Терезина опять двинулась дальше.
— Я вас почти не знаю. Как я могу принять от вас деньги?
Он вдруг снял шляпу, словно его поразила боль, и умолк.
— Что с вами? — воскликнула Терезина.
— Ничего, ничего… Позвольте мне уйти! Мы слишком много говорим, чересчур много. Не надо так много говорить.
И, не попрощавшись, он быстро побежал по дорожке между деревьями, словно его понесло, как ветер, отчаяние. Танцорка смотрела ему вслед с накопившимися разноречивыми чувствами, искренне удивляясь ему и себе.
Побежал он, однако, не от отчаяния, а из-за невыносимого напряжения и наполненности. Он вдруг оказался не в состоянии сказать или услышать еще хоть слово, ему нужно, ему необходимо было остаться одному, подумать, прислушаться, послушать себя. Весь разговор с Терезиной изумил и застал врасплох его самого, слова возникли помимо его воли, его вдруг стала душить острая потребность сообщить свои ощущения и мысли, сформулировать, высказать, выкрикнуть их себе самому. Он удивлялся каждому слову, которое слышал из собственных уст, но все сильней и сильней чувствовал, как речь заводит его во что-то такое, что уже не было простым и правильным, как напрасны его попытки объяснить непонятное, — и это вдруг стало ему нестерпимо, и он умолк.
Но теперь, пытаясь вспомнить прошедшие четверть часа, он думал о случившемся радостно и благодарно. Это был прогресс, это было избавление, подтверждение.
Ненадежность, в которую для него канул привычный мир, страшно измотала его и измучила. Он сталкивался с тем чудесным явлением, что наиболее осмысленной жизнь делается в минуты, когда нам плевать на смысл и все нипочем. Но снова и снова к нему возвращалось мучительное сомнение в том, что такое ощущение действительно существенно, что оно нечто большее, чем случайная рябь на поверхности усталой и больной души, каприз по сути, пошаливание нервов. Теперь он увидел, вчера вечером и сегодня, что его ощущение соответствует действительности. Оно засветилось в нем и преобразило его, оно привлекло к нему другого человека. Стена его одиночества рухнула, он снова любил, существовал кто-то, кому он хотел служить и доставлять радость, он мог опять улыбаться, опять смеяться!

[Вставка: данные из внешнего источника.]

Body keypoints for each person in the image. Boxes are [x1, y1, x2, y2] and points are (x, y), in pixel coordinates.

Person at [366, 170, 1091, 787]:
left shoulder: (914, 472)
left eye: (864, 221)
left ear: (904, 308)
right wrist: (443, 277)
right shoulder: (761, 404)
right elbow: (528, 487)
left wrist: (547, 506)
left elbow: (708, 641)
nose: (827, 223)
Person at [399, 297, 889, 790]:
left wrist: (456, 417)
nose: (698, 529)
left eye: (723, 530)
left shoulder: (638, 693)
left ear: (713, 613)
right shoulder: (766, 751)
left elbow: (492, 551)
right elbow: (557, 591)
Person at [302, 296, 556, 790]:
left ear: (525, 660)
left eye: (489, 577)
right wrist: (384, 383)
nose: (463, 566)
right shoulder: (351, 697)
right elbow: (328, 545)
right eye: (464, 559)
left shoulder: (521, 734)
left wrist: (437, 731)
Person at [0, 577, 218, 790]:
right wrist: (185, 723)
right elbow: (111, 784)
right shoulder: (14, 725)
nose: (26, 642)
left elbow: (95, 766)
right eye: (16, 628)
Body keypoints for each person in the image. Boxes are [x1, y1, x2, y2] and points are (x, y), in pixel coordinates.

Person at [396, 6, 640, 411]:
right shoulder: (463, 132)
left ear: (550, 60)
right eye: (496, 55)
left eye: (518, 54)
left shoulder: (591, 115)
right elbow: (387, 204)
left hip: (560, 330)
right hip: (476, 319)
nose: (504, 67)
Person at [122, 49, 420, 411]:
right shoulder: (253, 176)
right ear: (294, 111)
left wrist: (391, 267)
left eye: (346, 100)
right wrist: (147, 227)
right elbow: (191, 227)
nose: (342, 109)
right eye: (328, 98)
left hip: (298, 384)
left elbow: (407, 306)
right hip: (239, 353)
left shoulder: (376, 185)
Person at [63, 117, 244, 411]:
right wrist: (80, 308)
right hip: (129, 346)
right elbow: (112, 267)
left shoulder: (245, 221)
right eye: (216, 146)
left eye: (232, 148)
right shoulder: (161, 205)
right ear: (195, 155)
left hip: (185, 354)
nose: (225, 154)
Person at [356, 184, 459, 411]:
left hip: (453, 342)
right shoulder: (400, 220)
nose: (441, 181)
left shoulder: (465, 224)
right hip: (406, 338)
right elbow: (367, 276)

Это накатило на него волной, как боль и как похоть, он затрепетал, жизнь взыграла в нем как прибой, все было непонятно. Он вытаращил глаза и увидел: деревья на улице, серебряные блики на озере, бегущая собака, велосипедист — и все было странно, сказочно и чуть ли не слишком красиво, все было как новенькое, только что вынутое из груды игрушек бога, все было здесь только для него, для Фридриха Клейна, и он сам был здесь только для того, чтобы чувствовать, как пронзает его этот ток чуда, боли и радости. Везде была красота, в любой куче отбросов на улице, везде было глубокое страдание, везде был бог. Да, это был бог, и именно таким он когда-то, давным-давно, в детстве, ощущал и искал его сердцем, когда думал «бог» или «вездесущий». Переполненное сердце, не разорвись!